François Bayrou s’est toujours senti comme investi d’un destin, presque d’une sainte mission. Ses candidatures à la présidence de la République étaient empreintes de cette vision quasi mystique : il aurait été choisi pour sauver la France. En ce sens, ce passionné d’Henri IV ressemble plus à Jeanne d’Arc qu’au Vert Galant. Fervent catholique, nul doute qu’il aura vu dans la concomitance entre son arrivée à Matignon et la réouverture de Notre-Dame de Paris le signe d’une légitimation divine. C’est d’ailleurs la seule légitimité dont il pourrait éventuellement se prévaloir. En le nommant, Emmanuel Macron a réussi l’exploit de placer à Matignon un homme dont le parti politique à encore moins de députés que celui de Michel Barnier, son prédécesseur.

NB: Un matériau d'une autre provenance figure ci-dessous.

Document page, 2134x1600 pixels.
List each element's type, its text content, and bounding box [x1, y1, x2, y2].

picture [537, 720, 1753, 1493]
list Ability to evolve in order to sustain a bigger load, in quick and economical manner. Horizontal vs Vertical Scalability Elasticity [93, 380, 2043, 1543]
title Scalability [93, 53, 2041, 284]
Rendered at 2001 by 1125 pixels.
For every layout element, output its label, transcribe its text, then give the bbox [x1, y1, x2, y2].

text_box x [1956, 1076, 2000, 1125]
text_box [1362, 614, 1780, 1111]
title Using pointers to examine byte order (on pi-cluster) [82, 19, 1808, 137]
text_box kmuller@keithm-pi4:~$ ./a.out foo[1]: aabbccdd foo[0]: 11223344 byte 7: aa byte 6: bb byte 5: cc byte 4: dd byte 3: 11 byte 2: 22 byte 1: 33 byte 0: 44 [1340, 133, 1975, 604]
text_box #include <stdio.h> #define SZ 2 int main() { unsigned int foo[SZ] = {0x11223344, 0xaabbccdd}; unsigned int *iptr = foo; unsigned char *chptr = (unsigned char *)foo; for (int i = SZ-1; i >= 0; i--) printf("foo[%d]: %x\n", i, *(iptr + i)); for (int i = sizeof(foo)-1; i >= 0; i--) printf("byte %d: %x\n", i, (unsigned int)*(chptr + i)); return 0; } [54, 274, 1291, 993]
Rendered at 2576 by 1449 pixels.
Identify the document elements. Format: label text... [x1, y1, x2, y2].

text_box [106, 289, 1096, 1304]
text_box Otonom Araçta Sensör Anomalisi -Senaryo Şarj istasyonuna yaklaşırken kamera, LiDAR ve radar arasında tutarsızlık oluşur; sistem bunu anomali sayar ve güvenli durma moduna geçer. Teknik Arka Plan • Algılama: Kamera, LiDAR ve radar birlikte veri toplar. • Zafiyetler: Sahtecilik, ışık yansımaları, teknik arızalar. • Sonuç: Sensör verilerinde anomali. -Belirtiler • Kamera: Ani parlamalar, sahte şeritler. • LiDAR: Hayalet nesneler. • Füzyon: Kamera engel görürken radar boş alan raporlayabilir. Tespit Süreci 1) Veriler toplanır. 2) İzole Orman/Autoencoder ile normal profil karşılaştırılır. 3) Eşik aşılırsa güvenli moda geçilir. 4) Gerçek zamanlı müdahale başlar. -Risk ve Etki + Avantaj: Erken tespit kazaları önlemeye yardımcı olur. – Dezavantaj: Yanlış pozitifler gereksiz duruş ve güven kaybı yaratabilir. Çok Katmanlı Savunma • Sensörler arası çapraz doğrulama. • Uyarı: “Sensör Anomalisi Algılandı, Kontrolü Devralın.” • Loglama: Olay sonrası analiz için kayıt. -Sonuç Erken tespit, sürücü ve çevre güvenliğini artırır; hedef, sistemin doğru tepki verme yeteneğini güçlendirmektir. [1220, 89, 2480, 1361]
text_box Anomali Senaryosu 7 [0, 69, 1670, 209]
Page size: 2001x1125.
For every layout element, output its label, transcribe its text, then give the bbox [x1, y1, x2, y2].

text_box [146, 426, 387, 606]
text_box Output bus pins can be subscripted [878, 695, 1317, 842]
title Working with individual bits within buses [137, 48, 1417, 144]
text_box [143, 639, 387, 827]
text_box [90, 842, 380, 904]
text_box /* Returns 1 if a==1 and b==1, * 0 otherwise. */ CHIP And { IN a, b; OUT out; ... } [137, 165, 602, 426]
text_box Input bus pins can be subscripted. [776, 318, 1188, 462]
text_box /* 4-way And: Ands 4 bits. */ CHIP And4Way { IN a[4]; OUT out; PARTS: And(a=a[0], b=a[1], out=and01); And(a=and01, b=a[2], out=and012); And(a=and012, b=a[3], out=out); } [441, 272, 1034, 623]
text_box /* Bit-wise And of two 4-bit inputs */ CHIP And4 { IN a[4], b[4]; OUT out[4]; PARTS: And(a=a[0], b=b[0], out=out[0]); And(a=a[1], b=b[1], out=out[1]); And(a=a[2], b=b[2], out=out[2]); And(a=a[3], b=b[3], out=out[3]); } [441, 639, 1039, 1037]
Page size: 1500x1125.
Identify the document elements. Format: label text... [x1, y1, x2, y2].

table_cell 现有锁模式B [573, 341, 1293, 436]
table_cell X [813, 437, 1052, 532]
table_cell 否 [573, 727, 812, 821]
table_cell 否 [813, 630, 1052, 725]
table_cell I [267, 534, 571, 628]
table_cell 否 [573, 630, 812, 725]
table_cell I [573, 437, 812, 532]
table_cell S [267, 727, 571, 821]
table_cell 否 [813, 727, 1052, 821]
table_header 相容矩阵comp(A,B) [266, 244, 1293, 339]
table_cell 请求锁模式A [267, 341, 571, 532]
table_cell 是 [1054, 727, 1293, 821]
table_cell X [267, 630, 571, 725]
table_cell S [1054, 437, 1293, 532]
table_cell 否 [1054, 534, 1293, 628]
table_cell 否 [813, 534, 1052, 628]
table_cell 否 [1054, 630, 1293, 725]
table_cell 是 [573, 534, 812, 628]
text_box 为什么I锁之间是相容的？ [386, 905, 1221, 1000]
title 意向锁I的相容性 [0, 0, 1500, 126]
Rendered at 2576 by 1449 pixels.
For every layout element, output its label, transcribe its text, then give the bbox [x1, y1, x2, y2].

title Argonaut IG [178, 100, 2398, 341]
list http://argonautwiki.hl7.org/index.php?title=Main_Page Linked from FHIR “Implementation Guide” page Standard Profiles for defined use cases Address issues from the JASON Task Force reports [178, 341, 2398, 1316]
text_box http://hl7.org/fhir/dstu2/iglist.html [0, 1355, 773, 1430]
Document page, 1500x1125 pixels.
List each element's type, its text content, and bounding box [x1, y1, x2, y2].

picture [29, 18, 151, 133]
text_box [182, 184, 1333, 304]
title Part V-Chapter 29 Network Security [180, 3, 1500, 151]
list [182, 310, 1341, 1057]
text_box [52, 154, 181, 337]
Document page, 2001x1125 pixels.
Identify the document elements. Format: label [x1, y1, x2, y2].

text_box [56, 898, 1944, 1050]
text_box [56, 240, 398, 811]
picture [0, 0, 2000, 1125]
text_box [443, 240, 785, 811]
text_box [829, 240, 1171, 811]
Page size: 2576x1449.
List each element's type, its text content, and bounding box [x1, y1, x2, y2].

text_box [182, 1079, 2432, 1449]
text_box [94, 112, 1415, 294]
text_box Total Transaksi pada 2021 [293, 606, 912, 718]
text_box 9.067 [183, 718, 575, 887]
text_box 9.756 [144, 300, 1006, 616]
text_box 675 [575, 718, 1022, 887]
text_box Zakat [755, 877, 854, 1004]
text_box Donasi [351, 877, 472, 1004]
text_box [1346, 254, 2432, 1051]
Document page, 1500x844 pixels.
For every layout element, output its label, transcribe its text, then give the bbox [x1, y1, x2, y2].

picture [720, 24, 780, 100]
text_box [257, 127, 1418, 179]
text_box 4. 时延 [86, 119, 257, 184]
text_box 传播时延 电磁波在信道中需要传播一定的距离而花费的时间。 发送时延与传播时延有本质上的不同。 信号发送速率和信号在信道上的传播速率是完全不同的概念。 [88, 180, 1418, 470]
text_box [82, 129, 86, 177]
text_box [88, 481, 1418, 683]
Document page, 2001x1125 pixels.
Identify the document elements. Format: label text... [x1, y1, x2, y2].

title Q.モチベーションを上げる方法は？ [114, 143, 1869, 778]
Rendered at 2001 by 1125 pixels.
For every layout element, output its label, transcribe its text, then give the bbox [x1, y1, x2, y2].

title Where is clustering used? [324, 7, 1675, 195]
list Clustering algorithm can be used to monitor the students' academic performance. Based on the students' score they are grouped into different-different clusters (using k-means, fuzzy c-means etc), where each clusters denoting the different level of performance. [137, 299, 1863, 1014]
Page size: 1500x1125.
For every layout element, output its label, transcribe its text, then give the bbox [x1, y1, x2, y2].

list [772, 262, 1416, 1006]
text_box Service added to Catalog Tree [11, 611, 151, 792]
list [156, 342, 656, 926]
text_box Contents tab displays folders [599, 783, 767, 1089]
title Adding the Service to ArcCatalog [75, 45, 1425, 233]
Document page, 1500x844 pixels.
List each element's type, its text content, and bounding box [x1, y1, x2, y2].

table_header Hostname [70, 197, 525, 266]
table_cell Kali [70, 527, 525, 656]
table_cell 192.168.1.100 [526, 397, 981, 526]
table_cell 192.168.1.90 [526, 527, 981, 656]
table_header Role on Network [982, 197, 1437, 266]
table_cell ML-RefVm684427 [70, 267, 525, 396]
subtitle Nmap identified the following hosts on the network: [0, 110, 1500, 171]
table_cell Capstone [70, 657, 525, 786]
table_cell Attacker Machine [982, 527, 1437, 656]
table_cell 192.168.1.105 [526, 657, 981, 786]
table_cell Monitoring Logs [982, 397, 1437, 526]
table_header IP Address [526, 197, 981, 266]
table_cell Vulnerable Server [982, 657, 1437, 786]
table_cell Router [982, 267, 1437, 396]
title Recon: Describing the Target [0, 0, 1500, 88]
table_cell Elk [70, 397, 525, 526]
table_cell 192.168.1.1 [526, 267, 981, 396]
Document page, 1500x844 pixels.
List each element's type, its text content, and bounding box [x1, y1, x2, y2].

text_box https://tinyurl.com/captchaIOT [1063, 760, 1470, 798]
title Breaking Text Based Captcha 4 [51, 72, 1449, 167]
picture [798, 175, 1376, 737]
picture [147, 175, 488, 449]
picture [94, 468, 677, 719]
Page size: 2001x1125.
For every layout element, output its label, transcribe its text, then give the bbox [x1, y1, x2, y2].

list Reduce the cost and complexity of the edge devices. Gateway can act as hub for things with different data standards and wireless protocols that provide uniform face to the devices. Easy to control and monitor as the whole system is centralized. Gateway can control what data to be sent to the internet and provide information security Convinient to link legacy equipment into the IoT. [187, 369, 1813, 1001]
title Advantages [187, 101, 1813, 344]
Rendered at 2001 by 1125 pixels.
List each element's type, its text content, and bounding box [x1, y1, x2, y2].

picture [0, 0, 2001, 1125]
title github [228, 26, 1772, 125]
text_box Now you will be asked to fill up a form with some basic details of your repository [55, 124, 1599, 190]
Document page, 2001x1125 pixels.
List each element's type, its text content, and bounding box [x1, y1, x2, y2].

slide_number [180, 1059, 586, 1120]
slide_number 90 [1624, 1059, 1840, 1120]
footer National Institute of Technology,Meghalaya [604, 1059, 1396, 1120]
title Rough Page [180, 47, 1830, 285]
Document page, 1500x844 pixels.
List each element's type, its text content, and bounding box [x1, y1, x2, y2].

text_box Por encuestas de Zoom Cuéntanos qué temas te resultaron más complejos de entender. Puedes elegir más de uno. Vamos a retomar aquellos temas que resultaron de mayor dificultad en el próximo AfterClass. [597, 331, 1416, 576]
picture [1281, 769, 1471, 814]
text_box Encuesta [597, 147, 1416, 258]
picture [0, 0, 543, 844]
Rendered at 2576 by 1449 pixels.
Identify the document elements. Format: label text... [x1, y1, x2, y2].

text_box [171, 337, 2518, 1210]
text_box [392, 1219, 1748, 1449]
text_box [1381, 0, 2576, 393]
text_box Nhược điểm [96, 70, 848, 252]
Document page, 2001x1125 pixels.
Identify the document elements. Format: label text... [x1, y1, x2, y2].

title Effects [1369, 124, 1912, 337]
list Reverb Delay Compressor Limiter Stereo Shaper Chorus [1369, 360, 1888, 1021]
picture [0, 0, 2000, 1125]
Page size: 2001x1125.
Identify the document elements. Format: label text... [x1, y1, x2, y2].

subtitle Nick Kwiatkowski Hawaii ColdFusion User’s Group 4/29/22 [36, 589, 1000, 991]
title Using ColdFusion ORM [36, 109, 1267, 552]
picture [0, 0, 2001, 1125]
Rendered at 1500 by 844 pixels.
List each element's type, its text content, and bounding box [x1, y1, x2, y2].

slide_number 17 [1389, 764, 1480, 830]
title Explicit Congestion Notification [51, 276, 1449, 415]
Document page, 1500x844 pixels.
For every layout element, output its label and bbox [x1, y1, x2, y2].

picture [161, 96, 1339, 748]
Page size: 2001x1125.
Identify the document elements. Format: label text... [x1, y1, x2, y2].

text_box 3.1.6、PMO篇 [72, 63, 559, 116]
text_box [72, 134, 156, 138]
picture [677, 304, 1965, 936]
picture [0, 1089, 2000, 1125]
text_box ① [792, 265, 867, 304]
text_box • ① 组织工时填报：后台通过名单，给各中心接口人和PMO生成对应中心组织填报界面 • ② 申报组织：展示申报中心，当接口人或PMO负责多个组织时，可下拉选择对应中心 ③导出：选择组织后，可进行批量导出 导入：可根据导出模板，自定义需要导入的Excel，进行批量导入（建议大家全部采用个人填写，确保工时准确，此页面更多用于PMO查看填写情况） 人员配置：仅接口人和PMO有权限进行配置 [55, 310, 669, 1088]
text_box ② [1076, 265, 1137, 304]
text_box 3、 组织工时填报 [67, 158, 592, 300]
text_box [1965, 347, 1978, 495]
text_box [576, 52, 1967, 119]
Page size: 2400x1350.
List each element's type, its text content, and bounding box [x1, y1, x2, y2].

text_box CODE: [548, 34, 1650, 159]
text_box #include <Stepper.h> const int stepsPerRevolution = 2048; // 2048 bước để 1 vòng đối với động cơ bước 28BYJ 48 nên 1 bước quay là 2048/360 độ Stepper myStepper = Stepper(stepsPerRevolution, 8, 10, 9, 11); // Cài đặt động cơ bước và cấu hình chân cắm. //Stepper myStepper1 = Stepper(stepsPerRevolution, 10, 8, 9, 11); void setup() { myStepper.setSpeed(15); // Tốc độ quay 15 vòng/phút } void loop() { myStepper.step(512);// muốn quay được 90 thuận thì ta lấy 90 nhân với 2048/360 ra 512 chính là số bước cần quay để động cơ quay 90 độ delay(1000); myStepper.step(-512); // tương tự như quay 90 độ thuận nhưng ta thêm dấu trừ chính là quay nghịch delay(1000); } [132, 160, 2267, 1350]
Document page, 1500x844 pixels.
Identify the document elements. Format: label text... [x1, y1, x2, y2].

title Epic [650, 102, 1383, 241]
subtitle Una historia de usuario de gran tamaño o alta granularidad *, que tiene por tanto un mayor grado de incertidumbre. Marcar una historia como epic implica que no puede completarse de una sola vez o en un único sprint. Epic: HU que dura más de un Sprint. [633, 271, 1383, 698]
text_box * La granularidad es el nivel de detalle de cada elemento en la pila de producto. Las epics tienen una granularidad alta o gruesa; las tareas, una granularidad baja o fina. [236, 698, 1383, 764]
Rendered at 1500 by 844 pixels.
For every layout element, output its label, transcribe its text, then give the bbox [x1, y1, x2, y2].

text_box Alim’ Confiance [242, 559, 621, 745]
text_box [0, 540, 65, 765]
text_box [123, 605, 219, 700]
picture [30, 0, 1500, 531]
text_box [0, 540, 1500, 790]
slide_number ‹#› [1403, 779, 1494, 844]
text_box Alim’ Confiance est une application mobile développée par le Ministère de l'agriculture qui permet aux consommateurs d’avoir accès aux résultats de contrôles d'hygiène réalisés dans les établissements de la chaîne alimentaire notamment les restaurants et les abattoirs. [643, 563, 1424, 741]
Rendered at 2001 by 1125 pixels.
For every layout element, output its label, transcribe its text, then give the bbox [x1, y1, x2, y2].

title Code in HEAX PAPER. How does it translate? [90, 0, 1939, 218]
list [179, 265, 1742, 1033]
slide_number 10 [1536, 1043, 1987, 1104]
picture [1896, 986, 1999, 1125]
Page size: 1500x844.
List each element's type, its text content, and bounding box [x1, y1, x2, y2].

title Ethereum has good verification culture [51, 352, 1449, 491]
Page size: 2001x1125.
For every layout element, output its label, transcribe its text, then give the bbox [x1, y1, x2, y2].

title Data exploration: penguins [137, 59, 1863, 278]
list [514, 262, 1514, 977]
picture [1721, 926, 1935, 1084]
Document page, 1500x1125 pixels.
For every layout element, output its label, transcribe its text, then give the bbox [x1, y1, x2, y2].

Alors, à quoi va servir Bayrou ? En bon représentant de la démocratie chrétienne, il raconte qu’il y a « un chemin à trouver qui réunisse les gens au lieu de les diviser ». La fable du rassemblement des bonnes volontés aura-t-elle une traduction dans la composition du gouvernement ? On en doute. Les adeptes du « ni droite ni gauche » ou de sa version inclusive « et de droite et de gauche » sont en réalité des gens de droite. Le « nécessaire compromis » et le « besoin de stabilité » dont on nous rebat les oreilles ne sont que des synonymes de « soumission aux intérêts des riches ». Bayrou n’est qu’une nouvelle roue de secours – déjà crevée au demeurant – pour Macron et ceux dont ils protègent jalousement les intérêts – la bourgeoisie – pour soumettre les Français, leur faire accepter quelques semaines, quelques mois de plus des politiques antipopulaires.
Le futur que préparent Bayrou, Macron et leurs amis se devine dans la satisfaction affichée par Marine Le Pen à la suite de sa discussion avec le nouveau premier ministre. La patronne du parti d’extrême droite estime avoir été « écoutée » et est ressortie avec la certitude que les élus du RN seront « traités comme les autres ». L’achèvement de la normalisation pour offrir au capital une issue potentielle à la crise politique. Le 3 décembre, Xavier Niel vendait d’ailleurs la mèche dans l’Opinion, en affirmant que « le seul raisonnable sur le soutien aux entreprises, c’est Jordan Bardella ». Après tout, Wall Street se réjouit bien du retour de Trump.